EXERCISE OBJECTIVE: Give back each record precisely, pictures excluded.

MATERIAL PROVIDED:

*** Block opens ***

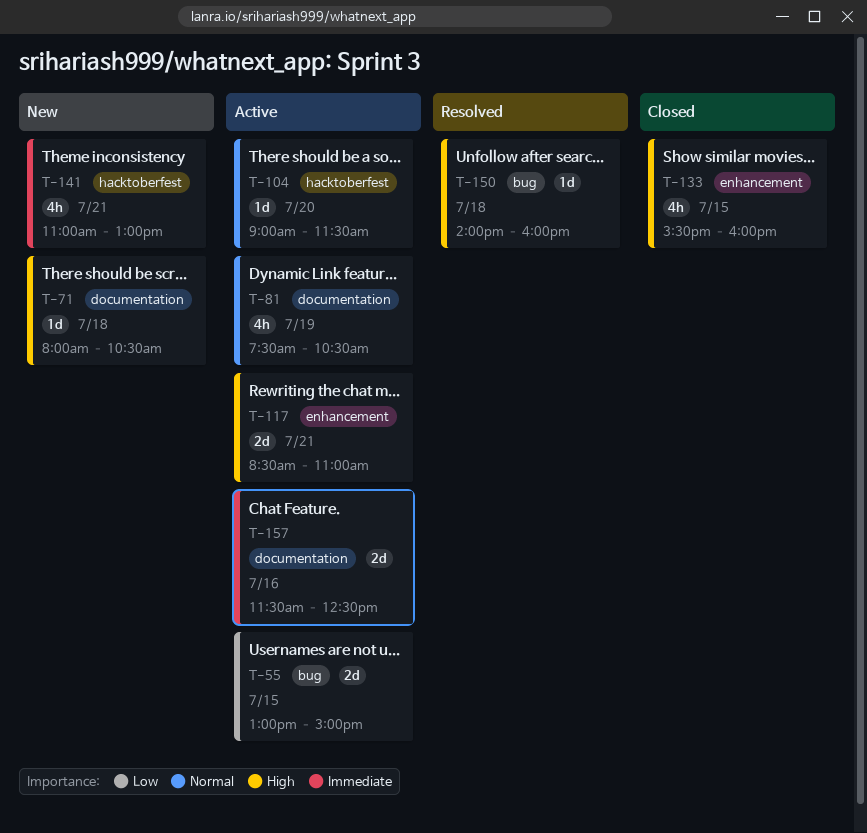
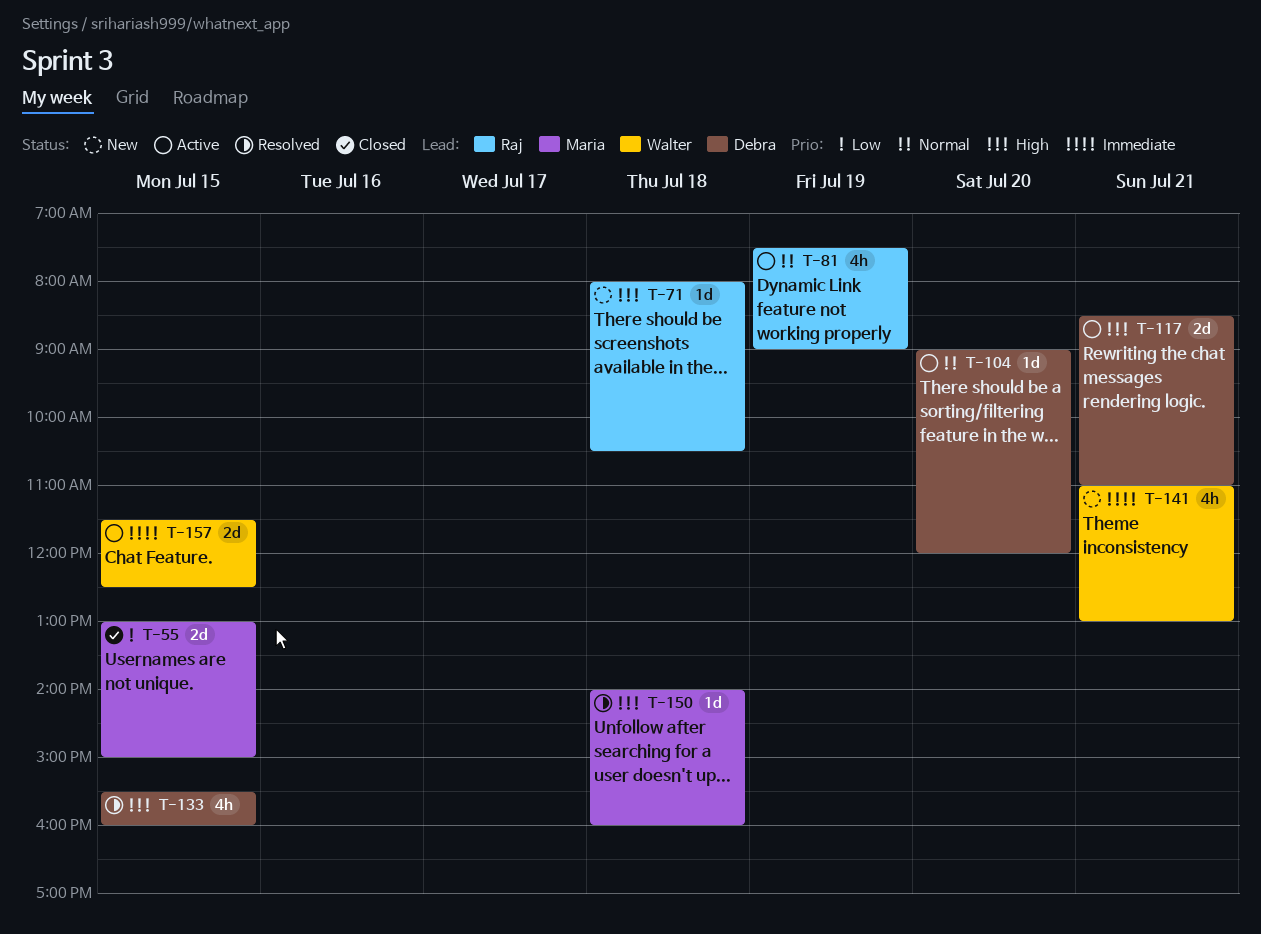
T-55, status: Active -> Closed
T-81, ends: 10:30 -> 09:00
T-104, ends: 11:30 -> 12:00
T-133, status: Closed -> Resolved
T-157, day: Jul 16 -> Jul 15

*** Block closes ***

EXERCISE SOLUTION:
T-55, status: Active -> Closed
T-81, ends: 10:30 -> 09:00
T-104, ends: 11:30 -> 12:00
T-133, status: Closed -> Resolved
T-157, day: Jul 16 -> Jul 15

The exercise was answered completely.